I am reading the book "An Introduction to Rings and Modules with K-theory in View" by A.J. Berrick and M.E. Keating ... ...

I am currently focused on Chapter 3; Noetherian Rings and Polynomial Rings.

I need help with yet another aspect of the proof of Proposition 3.1.2.

The statement and proof of Proposition 3.1.2 reads as follows (pages 109-110):https://www.physicsforums.com/attachments/4873
https://www.physicsforums.com/attachments/4874I need help with an aspect of the above proof ... indeed, I have two questions ...Question 1

In the above text from B&K write the following:

" ... ... Conversely, consider a submodule $$N$$ of $$M$$. Let $$N' = N \cap \alpha M'$$ and let $$N''$$ be the image of $$N$$ in $$M''$$, so that there is an exact sequence ... ... "

My question is as follows:

How do we know such an exact sequence exists ... that is, how do we demonstrate, formally and rigorously, that such a sequence exists ... ... ?Question 2

In the above text we read:

" ... ... Since both $$N'$$ and $$N''$$ are finitely generated, so also is $$N$$. ... ... "

How can we demonstrate, formally and rigorously that $$N'$$ and $$N''$$ being finitely generated, imply that $$N$$ is finitely generated ... ...Hope someone can help with these two questions ... ...

Peter

 

[Deveno]

$N\cap \alpha M'$ is a submodule of $N$ so we have an injective homomorphism:

$i: N' \to N$ given by $i(n') = n'$.

So let $\beta' = \beta|_N$.

Then $\beta'(i(n')) = \beta(n') = \beta(\alpha(m')) = 0_{M''}$ for some $m' \in M'$ since $N' = N \cap \alpha M' \subseteq \text{im }\alpha $, by the exactness of our original sequence.

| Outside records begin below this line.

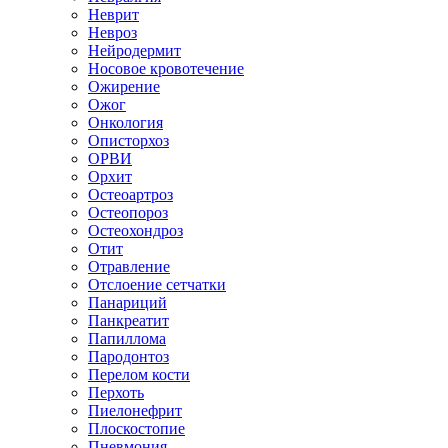
Неврит
Невроз
Нейродермит
Носовое кровотечение
Ожирение
Ожог
Онкология
Описторхоз
ОРВИ
Орхит
Остеоартроз
Остеопороз
Остеохондроз
Отит
Отравление
Отслоение сетчатки
Панариций
Панкреатит
Папиллома
Пародонтоз
Перелом кости
Перхоть
Пиелонефрит
Плоскостопие
Пневмония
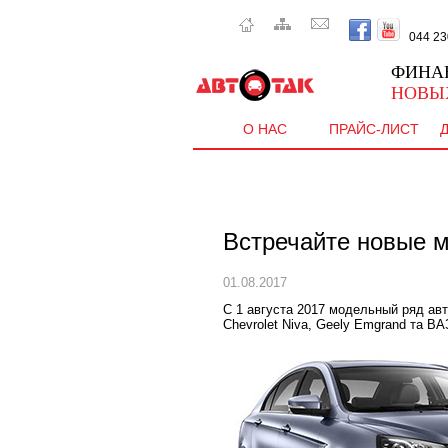
044 230 
ФИНА
НОВЫ
О НАС
ПРАЙС-ЛИСТ
Встречайте новые м
01.08.2017
С 1 августа 2017 модельный ряд ав
Chevrolet Niva, Geely Emgrand та В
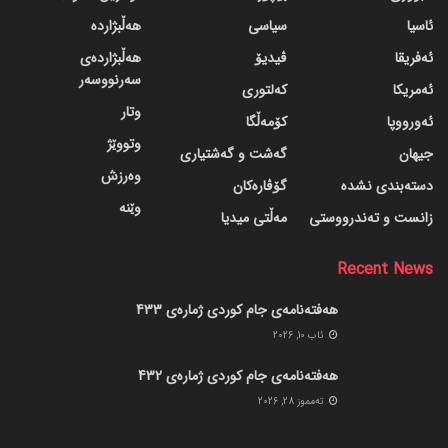
ئاسیا
سیاسی
هەڵبژاردە
ئەفریقا
ڤیدیۆ
هەڵبژاردەی
سەرنووسەر
ئەمریکا
کەلتوری
وتار
ئەورووپا
کۆمەڵگا
وتووێژ
جیهان
گه‌شت و گه‌شتیاری
وەرزش
دسته‌بندی نشده
گۆڤاره‌کان
وێنە
زانست و تەندرووستی
مەڵتی میدیا
Recent News
هەفتەنامەی جام کوردی ژمارەی 433
ئاب 10, 2026
هەفتەنامەی جام کوردی ژمارەی 432
ته‌مموز 28, 2026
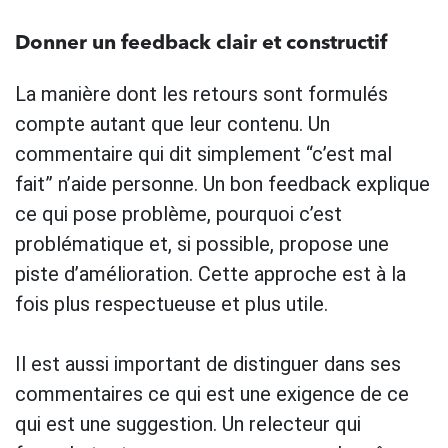
Donner un feedback clair et constructif
La manière dont les retours sont formulés
compte autant que leur contenu. Un
commentaire qui dit simplement “c’est mal
fait” n’aide personne. Un bon feedback explique
ce qui pose problème, pourquoi c’est
problématique et, si possible, propose une
piste d’amélioration. Cette approche est à la
fois plus respectueuse et plus utile.
Il est aussi important de distinguer dans ses
commentaires ce qui est une exigence de ce
qui est une suggestion. Un relecteur qui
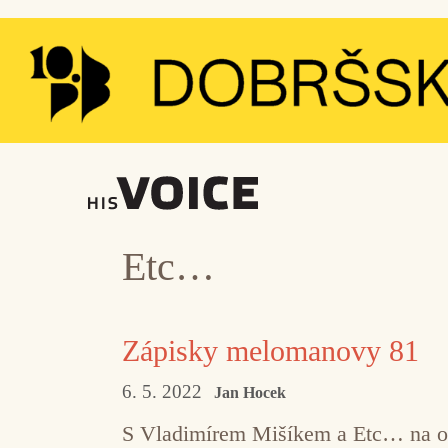
Přeskočit
na
obsah
Etc…
Zápisky melomanovy 81
6. 5. 2022
Jan Hocek
S Vladimírem Mišíkem a Etc… na ok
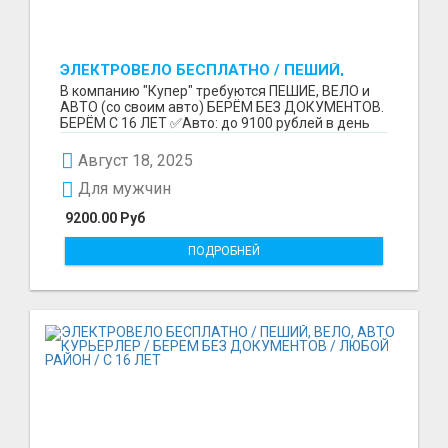
ЭЛЕКТРОВЕЛО БЕСПЛАТНО / ПЕШИЙ,
ВЕЛО, АВТО / БЕРЕМ БЕЗ ДОКУМЕНТОВ /
В компанию "Купер" требуются ПЕШИЕ, ВЕЛО и
ЛЮБОЙ РАЙОН / С 16 ЛЕТ
АВТО (со своим авто) БЕРЁМ БЕЗ ДОКУМЕНТОВ.
БЕРЁМ С 16 ЛЕТ ✅Авто: до 9100 рублей в день
(со своим ...
Август 18, 2025
Для мужчин
9200.00 Руб
ПОДРОБНЕЙ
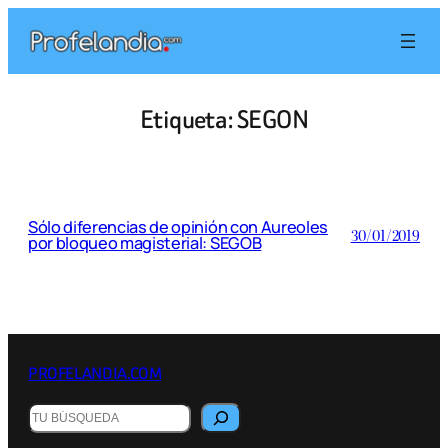
Saltar
al
contenido
Etiqueta:
SEGON
Sólo diferencias de opinión con Aureoles
30/01/2019
por bloqueo magisterial: SEGOB
PROFELANDIA.COM
Buscar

This shows that $\text{im }i \subseteq \text{ker }\beta'$.

On the other hand, if, for $n \in N$, we have $\beta'(n) = 0_{M''}$, then since $\beta'$ is just a restriction of $\beta$, it follows that $\beta(n) = 0_{M''}$, and by the exactness of our original sequence $n \in \text{im }\alpha$.

Hence $n \in N \cap \alpha M' = \text{im }i$, so $\text{im } i = \text{ker }\beta'$.

Now $N'' = \beta'(N) = \beta(N)$ so it is immediate that $\beta':N \to N''$ is surjective and our sequence is short exact.

*******************

I'll work on question 2, later.

 

[Math Amateur]

$N\cap \alpha M'$ is a submodule of $N$ so we have an injective homomorphism:

$i: N' \to N$ given by $i(n') = n'$.

So let $\beta' = \beta|_N$.

Then $\beta'(i(n')) = \beta(n') = \beta(\alpha(m')) = 0_{M''}$ for some $m' \in M'$ since $N' = N \cap \alpha M' \subseteq \text{im }\alpha $, by the exactness of our original sequence.

This shows that $\text{im }i \subseteq \text{ker }\beta'$.

On the other hand, if, for $n \in N$, we have $\beta'(n) = 0_{M''}$, then since $\beta'$ is just a restriction of $\beta$, it follows that $\beta(n) = 0_{M''}$, and by the exactness of our original sequence $n \in \text{im }\alpha$.

Hence $n \in N \cap \alpha M' = \text{im }i$, so $\text{im } i = \text{ker }\beta'$.

Now $N'' = \beta'(N) = \beta(N)$ so it is immediate that $\beta':N \to N''$ is surjective and our sequence is short exact.

*******************

I'll work on question 2, later.

Thanks Deveno ... appreciate your help ...

Will be working through your post shortly ...

Thanks again,

Peter